Read history on local roadside markers

To the Editor:

Friday, April 30, is National Historic Markers Day. This is hopefully the first of many more to come celebrating these markers that we all pass by. These markers go a  long way to recognizing events and the personalities of the various  communities.

There are at least 40 of these markers in the town of Guilderland. There are about a dozen in the town of Berne, which were freshly painted by Frank Brady in 2016.

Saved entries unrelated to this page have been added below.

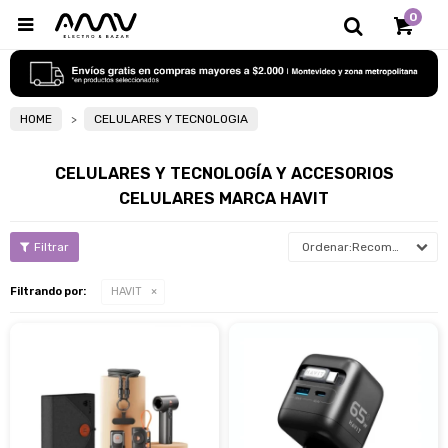
0

HOME
CELULARES Y TECNOLOGIA
CELULARES Y TECNOLOGÍA Y ACCESORIOS
CELULARES MARCA HAVIT
Recomendados
Filtrando por:
HAVIT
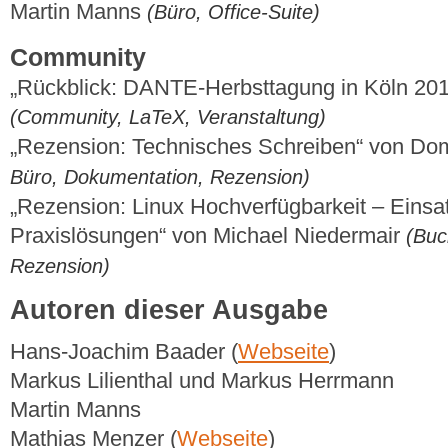
Martin Manns
(Büro, Office-Suite)
Community
„Rückblick: DANTE-Herbsttagung in Köln 20
(Community, LaTeX, Veranstaltung)
„Rezension: Technisches Schreiben“ von Do
Büro, Dokumentation, Rezension)
„Rezension: Linux Hochverfügbarkeit – Einsa
Praxislösungen“ von Michael Niedermair
(Buc
Rezension)
Autoren dieser Ausgabe
Hans-Joachim Baader (
Webseite
)
Markus Lilienthal und Markus Herrmann
Martin Manns
Mathias Menzer (
Webseite
)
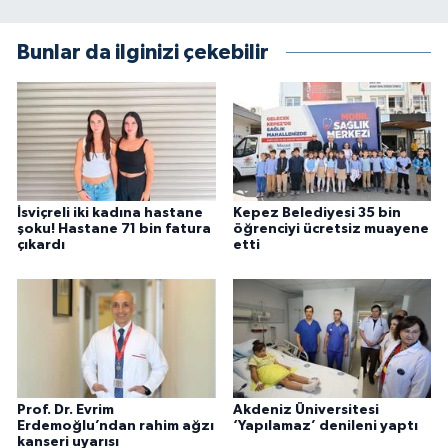
Bunlar da ilginizi çekebilir
İsviçreli iki kadına hastane
Kepez Belediyesi 35 bin
şoku! Hastane 71 bin fatura
öğrenciyi ücretsiz muayene
çıkardı
etti
Prof. Dr. Evrim
Akdeniz Üniversitesi
Erdemoğlu’ndan rahim ağzı
‘Yapılamaz’ denileni yaptı
kanseri uyarısı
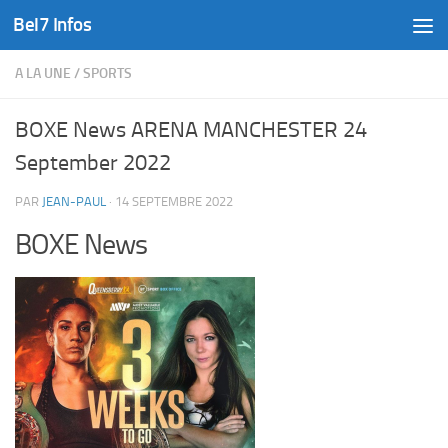
Bel7 Infos
Skip to content
A LA UNE
/
SPORTS
BOXE News ARENA MANCHESTER 24
September 2022
PAR
JEAN-PAUL
·
14 SEPTEMBRE 2022
BOXE News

This Historic Markers Day is sponsored by the William G. Pomeroy Foundation (wgpfoundation.org), which provides grants for town historic groups or town governments to commemorate events. The town of Berne has one such Pomeroy marker commemorating the Anti-Rent wars. Albany has a Pomeroy marker designating the Rapp Road Historic District, honoring the Great Migration.

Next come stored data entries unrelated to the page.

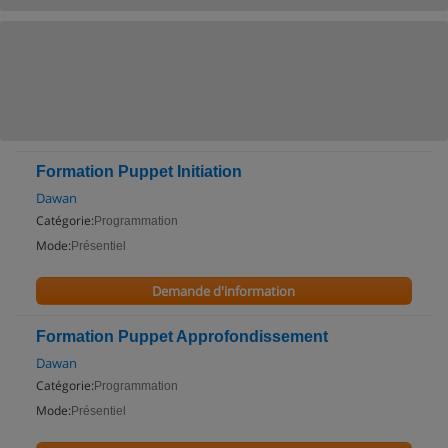
Formation Puppet Initiation
Dawan
Catégorie:
Programmation
Mode:
Présentiel
Demande d'information
Formation Puppet Approfondissement
Dawan
Catégorie:
Programmation
Mode:
Présentiel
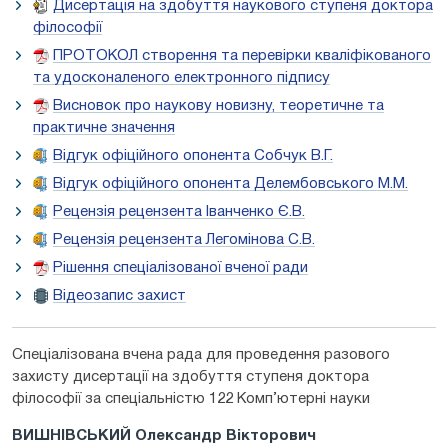
Дисертація на здобуття наукового ступеня доктора
філософії
ПРОТОКОЛ створення та перевірки кваліфікованого
та удосконаленого електронного підпису
Висновок про наукову новизну, теоретичне та
практичне значення
Відгук офіційного опонента Собчук В.Г.
Відгук офіційного опонента Делембовського М.М.
Рецензія рецензента Іванченко Є.В.
Рецензія рецензента Легомінова С.В.
Рішення спеціалізованої вченої ради
Відеозапис захист
Спеціалізована вчена рада для проведення разового
захисту дисертації на здобуття ступеня доктора
філософії за спеціальністю 122 Комп’ютерні науки
ВИШНІВСЬКИЙ Олександр Вікторович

In Guilderland you will find one of these historic markers, on Willow Street just north of the State Police barracks. It is a marker for Henry Rowe Schoolcraft, a resident of Guilderland in the 1820s.

Mr. Schoolcraft was a writer, scholar, explorer, and historian. He is honored in the National Rivers Hall of Fame in Dubuque, Iowa for his discovery of the headwaters of the Mississippi River.

In 1832, Mr. Schoolcraft discovered a body of water — a small lake in what is now Minnesota. Being a scholar, he named this body of water Lake Itasca by combining the Latin words veritas and caput to form the word Itasca which means true head. His journal was published in 1834.

There are four categories of people who are enshrined in the National Rivers Hall of Fame. They are builders, artists, writers, and musicians, pathfinders, and the river people.  Henry Rowe Schoolcraft is a pathfinder.

As you pass these markers, I hope you can appreciate them a little more. I painted Guilderland’s markers in the years 2015 to 2017. I will be repainting some of them this year.